Covering a Nation - Power to the People: Our Voices Can Make Change Happen

July-August 2008

BY: JEFF TIEMAN

Mr. Tieman is senior director, Health Reform Initiatives, Catholic Health Association, Washington, D.C.

It is campaign season, and there are few other times when Americans are as inundated with statistics. Who is up in the polls? Whose policies are more popular? Which messages are resonating and which are falling flat?

When you combine electoral politics with health care, the numbers can get even crazier, and more convoluted. Few industries use statistical data more than health care — and dueling statistics are aplenty. The health insurance lobby, for instance, can use numbers to show why controversial health savings accounts (HSAs) are increasingly common while opponents can use a different set of numbers to show why HSAs are ineffective vehicles for providing coverage to many people.

At CHA, we look closely at numbers to illuminate new perspectives and help make our case for change. We talk about the number of uninsured and vulnerable. We quantify the benefits Catholic hospitals provide to their communities. We analyze legislation to understand its economic and practical effect on individuals and families.

Also, we conduct public opinion research so that we can understand better how people in this country view the issues that are important to CHA — and to the ministry. This data helps us discern the concerns of voters, develop and tailor appropriate messages and learn how we can tap into Americans' sense of fairness and justice as we work to create a health care system that serves everyone.

In our most recent public opinion survey, we added some questions that CHA had never asked before, and which we are fairly certain no one else has asked either. With a national election nearing, and health care continuing to be a primary concern for voters, we wanted to find out how the public thinks health care change will happen. What will be the drivers? Who will be the primary movers? What factors will force our leaders to act?

On that score, we learned some interesting things. Asked which would be the most effective way to get politicians to act on health care reform, a plurality of voters — 44 percent — said citizens making their voices heard would best get the job done.
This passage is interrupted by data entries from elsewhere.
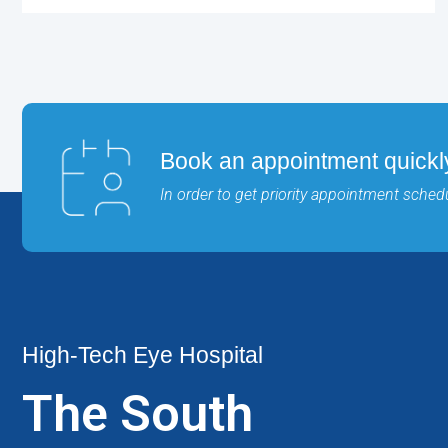
Book an appointment quickl
In order to get priority appointment sche
High-Tech Eye Hospital
The South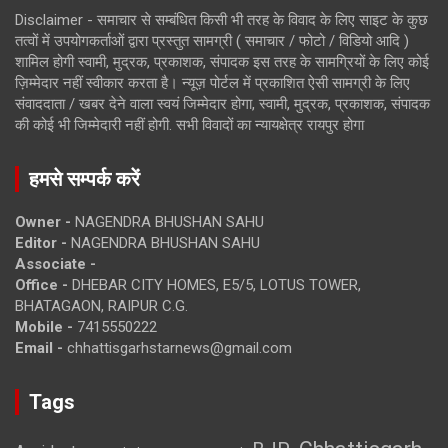
Disclaimer - समाचार से सम्बंधित किसी भी तरह के विवाद के लिए साइट के कुछ
तत्वों में उपयोगकर्ताओं द्वारा प्रस्तुत सामग्री ( समाचार / फोटो / विडियो आदि )
शामिल होगी स्वामी, मुद्रक, प्रकाशक, संपादक इस तरह के सामग्रियों के लिए कोई
ज़िम्मेदार नहीं स्वीकार करता है। न्यूज़ पोर्टल में प्रकाशित ऐसी सामग्री के लिए
संवाददाता / खबर देने वाला स्वयं जिम्मेदार होगा, स्वामी, मुद्रक, प्रकाशक, संपादक
की कोई भी जिम्मेदारी नहीं होगी. सभी विवादों का न्यायक्षेत्र रायपुर होगा
हमसे सम्पर्क करें
Owner -
NAGENDRA BHUSHAN SAHU
Editor -
NAGENDRA BHUSHAN SAHU
Associate -
Office -
DHEBAR CITY HOMES, E5/5, LOTUS TOWER,
BHATAGAON, RAIPUR C.G.
Mobile -
7415550222
Email -
chhattisgarhstarnews@gmail.com
Tags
Twenty-two percent said it would take diverse interest groups building consensus, 19 percent said it would take politicians themselves proposing and implementing solutions and 9 percent said reform will result from business leaders lobbying for it.

What this means to us is fairly simple: people are ready and willing to engage in the health care reform dialogue. And jaded as Washington can seem to us sometimes, we also know that if politicians hear from voters early and often, they eventually have no choice but to act.
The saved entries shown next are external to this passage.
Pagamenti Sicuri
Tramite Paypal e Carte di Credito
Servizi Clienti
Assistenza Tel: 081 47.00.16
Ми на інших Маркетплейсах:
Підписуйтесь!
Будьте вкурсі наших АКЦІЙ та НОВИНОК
The opinion survey was conducted for CHA by Public Opinion Strategies, Alexandria, Va. The survey included responses from 800 likely voters nationwide, reached by telephone March 31 to April 2, 2008. It has a margin of error of plus or minus 3.46 percent.

Cost is most often cited as the reason health reform is so difficult. In our opinion survey, we decided to inquire about that issue and take into account the recent downturn in the U.S. economy. So we asked likely voters, "If the federal government were successful in making available quality health care to everyone, what effect would it have on the economy?"

Surprisingly, 44 percent of voters said health care reform would strengthen the economy. Twenty-five percent said reform would weaken the economy and 24 percent said it would have little effect. The take-away here is, again, straightforward: a plurality of Americans clearly believes health care reform and economic security are connected. It is important we make this case, or cynics can paint reform as too expensive or harmful to the economy.

Finally, we repeated a question we asked last year: How much attention are you paying to the presidential candidates' proposals on health care reform? Only 7 percent said they are paying no attention and the vast majority (76 percent) is paying some or a lot. Again, the numbers show us that Americans are watching this issue closely and care about the outcome.

This signals an opportunity for CHA, Catholic health organizations and others to continue pressing the message for change since it clearly resonates with most people. It is the only way to help move lawmakers from paralysis to policy.

These opinion survey results are an accurate gauge of how people in this country feel about health care, which affects every one of us — and for which we must find an equitable and compassionate solution. Knowing how people think of the issue, what they still need to learn about it and how we can inspire them to raise their voices for change is more than a statistical exercise. It is one of the steps we can take to move toward the future we all know is possible, the same future we imagine in the ministry's Vision for U.S. Health Care.

We can get there if every one of us stands up and insists on change. And that's more than a statistic. That's a fact.